Microsoft Claims Patent On Elements of Embedded Linux?
Preedit writes "An InformationWeek story points out a recent deal between Microsoft and Japanese printer maker Kyocera Mita. Under the agreement, Kyocera obtained from Microsoft a license to patents used in 'certain Linux-based embedded technologies.' The question the author asks is why Kyocera needs a patent license from Microsoft to develop its embedded Linux products."

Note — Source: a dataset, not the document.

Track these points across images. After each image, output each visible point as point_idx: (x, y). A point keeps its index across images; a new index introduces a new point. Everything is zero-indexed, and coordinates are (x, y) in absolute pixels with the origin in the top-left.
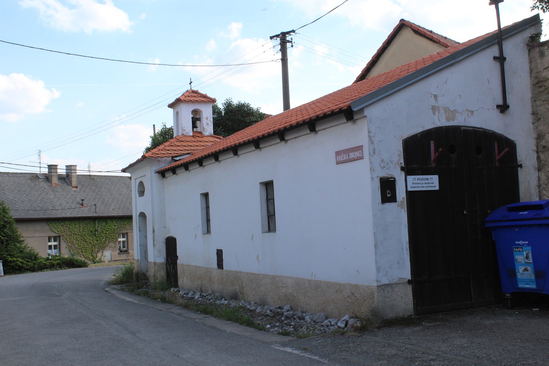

That this Japanese company is forced to pay shake-down money to a company that DOES NOT OWN THE TECHNOLOGY THEY ARE DEMANDING PAYMENT FOR!, means that La Cosa Nostra is alive and well but instead of being headquartered in New York or Chicago or Las Vegas (or Cuba), they have put down new roots in Redmond Washington. The technology was developed elsewhere by other people. Thank God Don Knuth published "The Art of Computer Programming" so many years ago. It covers thousands of algorithms (basically mathematical statements) covering computing, and thus, a source of prior art for all of the so-called patents that Microsoft so greedily tries to get (basically by checking a copy of the book out from the Library --they are too cheap to buy their own copy), and patenting everything in sight, then taking all and sundry to court for patent violation. When prior art is called, they say whoops, sorry, and in the mean time, the market has been swallowed by them (again). Bastards! Lying, stealing, cheating Bastards! Morally bankrupt and without a shred of decency, BASTARDS!